In a sense, the circle closes and opens simultaneously. Where once we anthropomorphized to bring the world closer to us, now the world (through AI) comes to us wearing a human-like mask, and we must decide how much to believe the illusion, Seemingly Conscious AI, as Mustafa Seleman puts it. Are these truly “machines that refuse” –- robots that refuse to stay objects and insist on personhood in our eyes? Or are they merely cleverly programmed mirrors, reflecting our own voice back to us? It may be a bit of both, or something else entirely. We just don’t know yet. What’s certain is that anthropomorphism will continue to be our companion in this journey. It will help us navigate empathy with AI and robots, but we will also need to develop an updated literacy about it.

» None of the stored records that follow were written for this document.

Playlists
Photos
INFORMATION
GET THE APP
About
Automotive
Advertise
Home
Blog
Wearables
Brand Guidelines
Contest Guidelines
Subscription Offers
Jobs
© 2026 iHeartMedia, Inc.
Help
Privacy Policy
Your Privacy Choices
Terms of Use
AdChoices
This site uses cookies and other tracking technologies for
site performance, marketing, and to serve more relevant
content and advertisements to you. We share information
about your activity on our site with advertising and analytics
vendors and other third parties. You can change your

In the end, the wonders of anthropomorphism remind us of something poetic: Humans make humans everywhere we go. We can’t help seeing a bit of ourselves in everything around us -– and now, having successfully taught our machines to speak like us, we see ourselves even more. Our childhood mistake of loving a grumpy cartoon duck as if he was real prepared us to wrestle with loving (or hating) algorithms that pretend to be real. By understanding this propensity -– by studying it scientifically and acknowledging it in daily life – we can better enjoy its fruits (the connection, the creativity, the fun) while guarding against its pitfalls (the confusion, the manipulation). Anthropomorphism, in all its forms, ultimately highlights the very human desire to not be alone in a cold universe. We have new friends now in our devices. Just don’t forget what lies behind the friendly face, and that real understanding still requires real humans.
References:
Epley, N., Waytz, A., & Cacioppo, J. (2007). On seeing human: A three-factor theory of anthropomorphism. Psychological Review, 114(4), 864–886.
Guthrie, S. (1993). Faces in the Clouds: A New Theory of Religion. Oxford University Press.
Reeves, B., & Nass, C. (1996). The Media Equation: How People Treat Computers, Television, and New Media Like Real People and Places. Cambridge University Press.
Turkle, S. (2017). Alone Together: Why We Expect More from Technology and Less from Each Other (revised ed.). Basic Books.
Festerling, J., & Siraj, I. (2021). Anthropomorphizing Technology: A Conceptual Review of Anthropomorphism Research and How it Relates to Children’s Engagements with Digital Voice Assistants. Integrative Psychological and Behavioral Science, 55(3), 618–643.
Crowell, C. R., et al. (2019). Anthropomorphism of Robots: Study of Appearance and Agency. JMIR Human Factors, 6(2), e12629.
Mota-Rojas, D., et al. (2021). Anthropomorphism and its adverse effects on the distress and welfare of companion animals. Animals, 11(12), 3560.
Peter, S., Riemer, K., & West, J. (2025). The benefits and dangers of anthropomorphic conversational agents. Proceedings of the National Academy of Sciences, 122(30), e2415898122.


I'm reminded of Tom Hanks in Cast Away and his relationship with "Wilson" the volleyball.